═════ TEXTAUSSCHNITT ═════
27.08.2018  — Online-Redaktion Verlag Dashöfer.  Quelle: Dachgesellschaft Deutsches Interim Management e.V..

Status quo und praktische Handhabungen und Handlungsempfehlungen: Das Thema Scheinselbständigkeit ist und bleibt auch für Interim Manager und andere Dienstleister ein Thema. Im Folgenden wird zunächst der status quo skizziert. Anschließend wird auf teilweise praktische Handhabungen und Handlungsempfehlungen eingegangen.

Wo stehen wir?
═════ EXTRAHIERTE AUFLISTUNG ═════
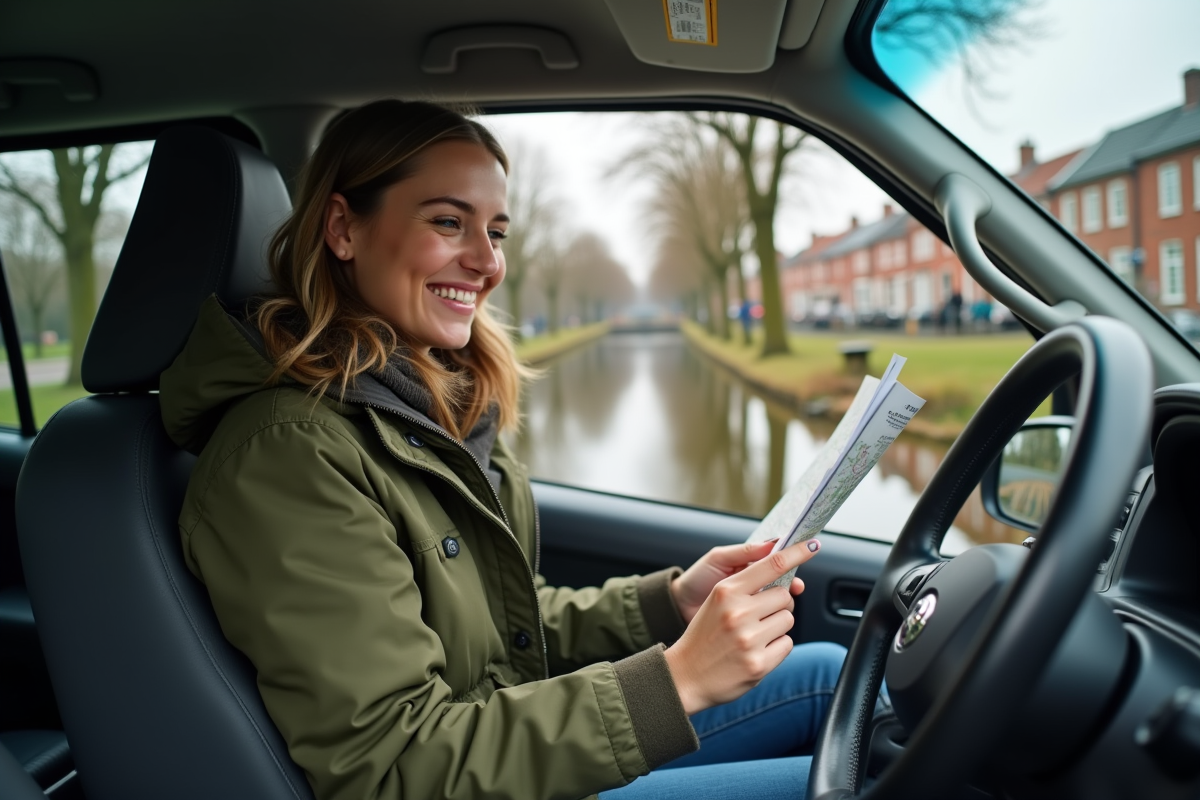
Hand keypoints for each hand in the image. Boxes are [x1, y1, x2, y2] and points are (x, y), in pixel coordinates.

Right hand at [663, 539, 820, 714]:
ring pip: (788, 620)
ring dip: (777, 626)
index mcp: (727, 591)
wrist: (685, 675)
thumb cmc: (704, 635)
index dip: (796, 552)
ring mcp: (749, 639)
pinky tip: (755, 651)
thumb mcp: (716, 601)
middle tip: (759, 614)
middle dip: (778, 604)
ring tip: (753, 635)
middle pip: (784, 596)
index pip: (772, 564)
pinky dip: (776, 647)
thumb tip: (782, 570)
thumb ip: (746, 585)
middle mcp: (738, 612)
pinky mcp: (758, 664)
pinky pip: (787, 644)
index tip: (814, 544)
═════
▶ **ARBEITSAUFTRAG A**: Kopieren Sie aus dem Textausschnitt zur Scheinselbständigkeit die Passage, die mit "Status quo und" beginnt und bis einschließlich "Wo stehen wir?" reicht.
▶ **ARBEITSAUFTRAG B**:
Beantworten Sie anhand des Textausschnitts zur Scheinselbständigkeit die folgenden Fragen.
(i) An welchem Datum wurde der Beitrag veröffentlicht?
(ii) Wer wird als Quelle angegeben?
(iii) Für wen ist und bleibt die Scheinselbständigkeit laut Text ein Thema?

▶ **MUSTERLÖSUNG A**:
Status quo und praktische Handhabungen und Handlungsempfehlungen: Das Thema Scheinselbständigkeit ist und bleibt auch für Interim Manager und andere Dienstleister ein Thema. Im Folgenden wird zunächst der status quo skizziert. Anschließend wird auf teilweise praktische Handhabungen und Handlungsempfehlungen eingegangen.

Wo stehen wir?

▶ **MUSTERLÖSUNG B**:
(i) Am 27.08.2018.
(ii) Die Dachgesellschaft Deutsches Interim Management e.V.
(iii) Für Interim Manager und andere Dienstleister.